▶ Текст для анализа:
============================================================
Опубликовано в журнале Октябрь, номер 1, 2018
Евгений
Ермолин – литературный критик, медиаэксперт, блогер. Доктор
педагогических наук, кандидат искусствоведения, профессор. Преподает историю
культуры и журналистику в вузах Ярославля и Москвы. Автор нескольких книг по
современной и классической литературе, культурологии.
Лауреат премий «Антибукер» (в номинации «Луч света» –
критика), журналов «Октябрь», «Дружба народов». Удостоен звания «Станционный
смотритель» за заслуги в области критики (премия им. И.П. Белкина). Живет в
Москве и Ярославле.
Социальная проза в новом веке рождается
на острых гранях современности. Однако это острота, с которой не просто
справиться, и дело далеко не всегда в личной смелости или готовности писателя
идти на риск. Дело в природе объекта. Общество в его актуальном состоянии
выглядит текучей, аморфной, бесформенной субстанцией. Человек также текуч, протеистичен, лишен жесткого позвоночника идей, убеждений,
норм и правил существования.
Писатель пытается кристаллизировать
эту нестойкую взвесь и невнятную смесь всего со всем. Но его химия не
всесильна.
Гораздо легче говорить о прошлом. По его
поводу не сложился консенсус, но там есть по крайней
мере четкость конфликта, хоть какая-то (тоже не всегда убедительная)
определенность смыслов. Можно говорить о будущем – вспомним недавний расцвет
антиутопии: это, по сути, речь о том, что приемлемого будущего нет, но можно
фиксировать характер того, что неприемлемо. Однако хотелось бы разговора о настоящем.
============================================================
▶ Собранный материал:
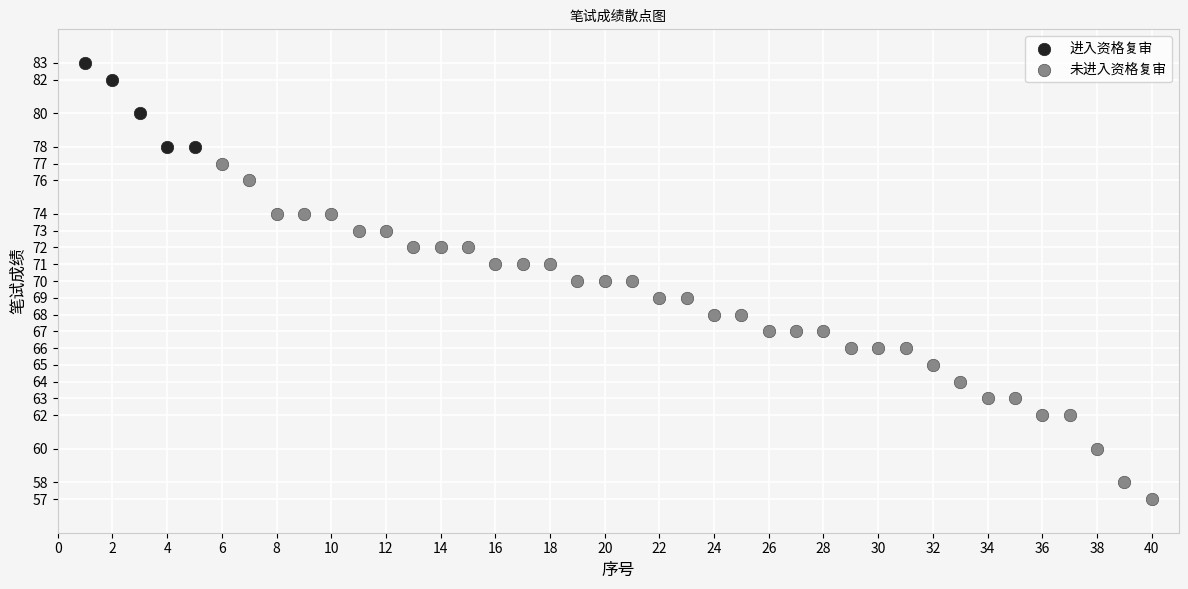

Which series reaches the minimum Y coordinate?

未进入资格复审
============================================================
Пожалуйста, изложите в виде краткого списка абзац текста для анализа, который начинается словами «Гораздо легче говорить о прошлом». Сохраните его основные мысли.

▶ Результат упражнения:
- О прошлом говорить гораздо легче: консенсуса по нему нет, но есть четкость конфликта и хоть какая-то определенность смыслов.
- Можно говорить и о будущем, как в недавнем расцвете антиутопии. По сути, это речь о том, что приемлемого будущего нет, но можно зафиксировать, каково неприемлемое.
- Однако хотелось бы разговора о настоящем.